[ACTIONS TO TAKE]
1. In the text on the GMAT quantitative section below, what are the problems said to be designed to discourage?
2. For each statement below, say whether it agrees with the text on the GMAT quantitative section and quote the words from the text that decide it: (a) The concepts tested in the quant section are described as advanced. (b) Practice is named as the only way to develop the skill of spotting the simplest approach. (c) Practice is said to guarantee against a silly mistake on exam day.

TEXT FOR ANALYSIS: Begin

Quantitative Section
If you have given the SAT or GRE, you will notice that the quant section is different and, in my opinion, more difficult. What do I mean by difficult? The concepts tested are basic and simple but the structure of the test makes it challenging. Take Data Sufficiency for instance. The problem space for DS is “infinite”, especially in comparison to the PS problems. If you cannot arrive at an answer for DS is it because you don't know concept or because you made a mistake or because it is truly unsolvable with the given information? As you begin solving these questions you will see patterns but the previously described problem remains especially for the tough DS problems and under time pressure.

Even with PS problems GMAT likes to throw you a curve ball. A question testing a simple concept will be asked in a convoluted way. The problems are designed to discourage linear thinking. Spend time during the prep phase identifying and understanding the simplest approach for solving each problem that you come across or you will end up wasting valuable time on exam day simply because you missed the simpler approach and chose the more involved method. The only thing that you can do to develop this skill is to practice. Even then, this is no guarantee against making a silly mistake on exam day.

TEXT FOR ANALYSIS: End
SUPPLIED RECORDS: Begin

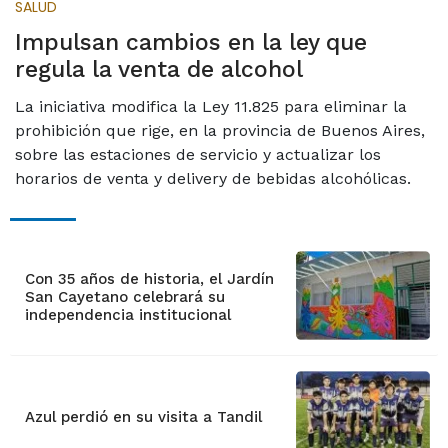
SALUD
Impulsan cambios en la ley que
regula la venta de alcohol
La iniciativa modifica la Ley 11.825 para eliminar la
prohibición que rige, en la provincia de Buenos Aires,
sobre las estaciones de servicio y actualizar los
horarios de venta y delivery de bebidas alcohólicas.
Con 35 años de historia, el Jardín
San Cayetano celebrará su
independencia institucional
Azul perdió en su visita a Tandil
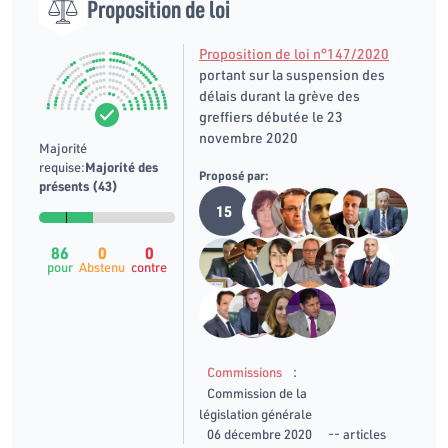
Proposition de loi
Proposition de loi n°147/2020
portant sur la suspension des
délais durant la grève des
greffiers débutée le 23
novembre 2020
Majorité
requise:
Majorité des
Proposé par:
présents (43)
15
86
0
0
pour
Abstenu
contre
:
Commissions
Commission de la
législation générale
06 décembre 2020
-- articles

SUPPLIED RECORDS: End

[TASK RESULTS]
1. Linear thinking.

2.
(a) No: "The concepts tested are basic and simple"
(b) Yes: "The only thing that you can do to develop this skill is to practice."
(c) No: "this is no guarantee against making a silly mistake on exam day"